*** Opening Excerpted data ***

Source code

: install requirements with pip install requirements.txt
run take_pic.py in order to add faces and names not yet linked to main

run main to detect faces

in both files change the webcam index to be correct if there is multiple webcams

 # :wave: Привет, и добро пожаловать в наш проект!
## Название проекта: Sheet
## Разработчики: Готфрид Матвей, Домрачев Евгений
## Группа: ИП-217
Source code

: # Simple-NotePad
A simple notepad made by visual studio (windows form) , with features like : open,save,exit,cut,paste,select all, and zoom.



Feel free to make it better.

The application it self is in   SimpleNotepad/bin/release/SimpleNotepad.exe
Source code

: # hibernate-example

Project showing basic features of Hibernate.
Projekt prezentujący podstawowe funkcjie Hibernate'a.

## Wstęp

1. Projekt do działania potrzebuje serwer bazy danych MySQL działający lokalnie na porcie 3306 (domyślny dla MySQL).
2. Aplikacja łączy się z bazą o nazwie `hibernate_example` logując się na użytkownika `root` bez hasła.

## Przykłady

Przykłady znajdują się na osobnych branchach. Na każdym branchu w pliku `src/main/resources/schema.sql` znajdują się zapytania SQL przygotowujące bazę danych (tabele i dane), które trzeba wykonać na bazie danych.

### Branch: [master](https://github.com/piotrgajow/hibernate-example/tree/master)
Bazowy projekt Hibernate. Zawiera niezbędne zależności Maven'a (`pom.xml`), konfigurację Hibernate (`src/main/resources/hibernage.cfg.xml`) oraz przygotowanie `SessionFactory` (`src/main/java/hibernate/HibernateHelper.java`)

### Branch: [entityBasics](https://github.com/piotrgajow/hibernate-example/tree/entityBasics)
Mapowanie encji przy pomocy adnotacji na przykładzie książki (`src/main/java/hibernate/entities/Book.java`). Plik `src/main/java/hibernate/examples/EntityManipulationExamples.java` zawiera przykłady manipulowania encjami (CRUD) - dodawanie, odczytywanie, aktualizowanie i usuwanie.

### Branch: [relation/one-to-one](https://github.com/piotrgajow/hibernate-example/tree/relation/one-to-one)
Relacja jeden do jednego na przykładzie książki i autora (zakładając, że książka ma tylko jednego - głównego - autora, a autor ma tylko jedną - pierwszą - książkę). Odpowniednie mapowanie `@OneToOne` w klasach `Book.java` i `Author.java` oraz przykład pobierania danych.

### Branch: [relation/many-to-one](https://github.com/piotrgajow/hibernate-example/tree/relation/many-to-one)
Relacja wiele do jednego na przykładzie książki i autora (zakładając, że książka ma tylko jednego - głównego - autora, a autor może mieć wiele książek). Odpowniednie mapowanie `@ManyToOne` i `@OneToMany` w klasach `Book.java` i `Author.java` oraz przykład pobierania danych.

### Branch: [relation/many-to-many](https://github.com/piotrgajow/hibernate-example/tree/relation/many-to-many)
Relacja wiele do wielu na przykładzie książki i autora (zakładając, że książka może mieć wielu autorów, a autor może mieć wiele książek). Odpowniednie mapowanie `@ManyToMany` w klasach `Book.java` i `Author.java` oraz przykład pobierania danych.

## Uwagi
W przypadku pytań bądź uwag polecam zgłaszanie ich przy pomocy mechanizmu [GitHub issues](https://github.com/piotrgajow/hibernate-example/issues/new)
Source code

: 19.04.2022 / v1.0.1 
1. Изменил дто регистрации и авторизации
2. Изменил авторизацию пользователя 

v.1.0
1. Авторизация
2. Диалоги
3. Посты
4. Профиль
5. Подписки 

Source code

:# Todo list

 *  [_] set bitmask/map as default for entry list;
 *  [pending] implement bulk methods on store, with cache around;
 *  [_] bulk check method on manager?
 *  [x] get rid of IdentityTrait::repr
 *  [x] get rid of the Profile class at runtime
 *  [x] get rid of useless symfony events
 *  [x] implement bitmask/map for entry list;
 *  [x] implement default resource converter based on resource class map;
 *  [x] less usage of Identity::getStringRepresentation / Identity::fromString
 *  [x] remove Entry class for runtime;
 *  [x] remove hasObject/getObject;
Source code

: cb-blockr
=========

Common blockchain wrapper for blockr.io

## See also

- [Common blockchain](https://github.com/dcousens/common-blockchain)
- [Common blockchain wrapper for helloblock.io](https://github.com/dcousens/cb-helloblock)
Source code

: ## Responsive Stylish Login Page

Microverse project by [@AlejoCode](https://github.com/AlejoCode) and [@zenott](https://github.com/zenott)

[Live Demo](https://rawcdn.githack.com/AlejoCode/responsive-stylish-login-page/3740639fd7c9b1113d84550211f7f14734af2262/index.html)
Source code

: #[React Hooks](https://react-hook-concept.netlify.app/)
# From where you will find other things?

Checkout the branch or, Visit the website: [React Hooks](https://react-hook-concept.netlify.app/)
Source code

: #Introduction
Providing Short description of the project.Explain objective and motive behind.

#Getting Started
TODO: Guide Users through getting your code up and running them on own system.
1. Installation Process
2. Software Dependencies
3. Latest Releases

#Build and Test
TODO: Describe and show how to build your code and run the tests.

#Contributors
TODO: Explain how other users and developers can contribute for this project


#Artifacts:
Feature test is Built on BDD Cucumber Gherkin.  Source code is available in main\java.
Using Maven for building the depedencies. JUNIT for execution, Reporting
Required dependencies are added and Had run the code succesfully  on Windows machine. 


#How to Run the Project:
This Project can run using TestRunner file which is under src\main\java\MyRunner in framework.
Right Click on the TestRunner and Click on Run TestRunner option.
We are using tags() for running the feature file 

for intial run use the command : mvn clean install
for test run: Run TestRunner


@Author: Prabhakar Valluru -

*** Closing Excerpted data ***
*** Opening Excerpted data ***

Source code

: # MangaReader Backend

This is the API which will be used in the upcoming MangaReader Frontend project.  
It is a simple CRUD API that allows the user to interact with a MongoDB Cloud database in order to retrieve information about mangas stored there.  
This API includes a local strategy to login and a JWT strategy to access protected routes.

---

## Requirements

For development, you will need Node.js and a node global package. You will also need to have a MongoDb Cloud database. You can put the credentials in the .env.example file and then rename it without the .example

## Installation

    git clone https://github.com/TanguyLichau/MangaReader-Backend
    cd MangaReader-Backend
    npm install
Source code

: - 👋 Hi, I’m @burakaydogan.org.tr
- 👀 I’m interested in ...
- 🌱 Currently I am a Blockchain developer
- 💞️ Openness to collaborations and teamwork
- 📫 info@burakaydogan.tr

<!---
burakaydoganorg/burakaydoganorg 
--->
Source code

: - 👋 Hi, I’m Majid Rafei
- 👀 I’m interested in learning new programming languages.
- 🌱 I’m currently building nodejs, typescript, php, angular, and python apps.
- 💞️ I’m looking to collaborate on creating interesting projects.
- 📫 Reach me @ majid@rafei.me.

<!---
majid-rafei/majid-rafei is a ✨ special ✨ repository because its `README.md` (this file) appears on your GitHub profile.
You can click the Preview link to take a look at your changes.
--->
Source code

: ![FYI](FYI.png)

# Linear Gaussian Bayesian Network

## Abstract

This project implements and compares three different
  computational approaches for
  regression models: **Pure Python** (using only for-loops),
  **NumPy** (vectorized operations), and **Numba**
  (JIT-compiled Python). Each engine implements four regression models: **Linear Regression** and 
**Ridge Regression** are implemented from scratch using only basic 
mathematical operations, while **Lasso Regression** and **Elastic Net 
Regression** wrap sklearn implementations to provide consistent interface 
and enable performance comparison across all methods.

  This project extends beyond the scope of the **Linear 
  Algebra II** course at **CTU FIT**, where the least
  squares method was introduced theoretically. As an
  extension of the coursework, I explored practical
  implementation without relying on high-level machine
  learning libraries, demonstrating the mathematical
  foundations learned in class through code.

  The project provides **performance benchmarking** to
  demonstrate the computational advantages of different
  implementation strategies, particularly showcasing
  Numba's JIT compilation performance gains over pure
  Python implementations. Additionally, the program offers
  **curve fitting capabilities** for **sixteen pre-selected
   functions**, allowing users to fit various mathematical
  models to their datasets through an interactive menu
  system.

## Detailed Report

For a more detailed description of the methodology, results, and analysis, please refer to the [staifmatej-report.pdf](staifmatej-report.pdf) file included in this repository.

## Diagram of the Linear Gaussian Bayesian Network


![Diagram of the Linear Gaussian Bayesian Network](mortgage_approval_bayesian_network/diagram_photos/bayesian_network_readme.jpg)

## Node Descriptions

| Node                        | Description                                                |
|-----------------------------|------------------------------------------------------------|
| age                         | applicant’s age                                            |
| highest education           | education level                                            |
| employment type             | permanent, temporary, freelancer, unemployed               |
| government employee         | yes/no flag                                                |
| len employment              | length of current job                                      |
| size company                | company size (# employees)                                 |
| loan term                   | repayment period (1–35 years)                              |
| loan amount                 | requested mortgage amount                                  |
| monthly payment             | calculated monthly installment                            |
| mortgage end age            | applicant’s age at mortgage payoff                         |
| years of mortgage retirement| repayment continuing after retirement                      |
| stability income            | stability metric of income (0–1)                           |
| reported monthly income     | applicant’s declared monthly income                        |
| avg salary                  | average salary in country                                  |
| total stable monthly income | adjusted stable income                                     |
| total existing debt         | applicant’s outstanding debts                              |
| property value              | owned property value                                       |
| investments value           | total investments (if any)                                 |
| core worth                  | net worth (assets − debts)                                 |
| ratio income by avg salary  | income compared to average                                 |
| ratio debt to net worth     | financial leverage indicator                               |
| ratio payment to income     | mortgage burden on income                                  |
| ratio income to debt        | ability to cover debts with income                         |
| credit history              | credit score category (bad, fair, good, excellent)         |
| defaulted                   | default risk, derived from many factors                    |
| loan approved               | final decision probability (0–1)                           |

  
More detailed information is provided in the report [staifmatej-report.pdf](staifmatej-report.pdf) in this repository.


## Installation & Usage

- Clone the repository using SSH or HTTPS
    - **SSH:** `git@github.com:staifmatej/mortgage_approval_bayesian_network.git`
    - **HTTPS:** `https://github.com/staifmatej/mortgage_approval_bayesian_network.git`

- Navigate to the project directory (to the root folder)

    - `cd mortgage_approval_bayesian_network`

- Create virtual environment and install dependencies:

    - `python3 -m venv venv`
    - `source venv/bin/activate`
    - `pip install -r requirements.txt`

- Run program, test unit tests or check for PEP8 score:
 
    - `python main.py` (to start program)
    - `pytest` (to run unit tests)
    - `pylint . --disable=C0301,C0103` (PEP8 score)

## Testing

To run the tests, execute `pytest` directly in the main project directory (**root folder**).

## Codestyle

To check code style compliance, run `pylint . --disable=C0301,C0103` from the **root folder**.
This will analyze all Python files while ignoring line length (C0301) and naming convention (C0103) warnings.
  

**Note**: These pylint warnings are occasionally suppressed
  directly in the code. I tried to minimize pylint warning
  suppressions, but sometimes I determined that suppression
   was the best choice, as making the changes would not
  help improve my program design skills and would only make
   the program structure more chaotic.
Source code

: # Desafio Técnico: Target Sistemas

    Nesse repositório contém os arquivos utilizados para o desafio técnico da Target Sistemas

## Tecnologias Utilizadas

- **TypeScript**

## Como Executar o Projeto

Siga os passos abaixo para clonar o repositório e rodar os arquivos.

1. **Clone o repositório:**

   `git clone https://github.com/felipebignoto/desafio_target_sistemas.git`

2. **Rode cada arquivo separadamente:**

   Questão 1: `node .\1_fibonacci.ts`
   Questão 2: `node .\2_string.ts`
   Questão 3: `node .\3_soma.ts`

*** Closing Excerpted data ***

■ **What is being asked**
Show every line in the entries where the string "order" occurs.

■ **Output of the exercise**
run take_pic.py in order to add faces and names not yet linked to main
It is a simple CRUD API that allows the user to interact with a MongoDB Cloud database in order to retrieve information about mangas stored there.  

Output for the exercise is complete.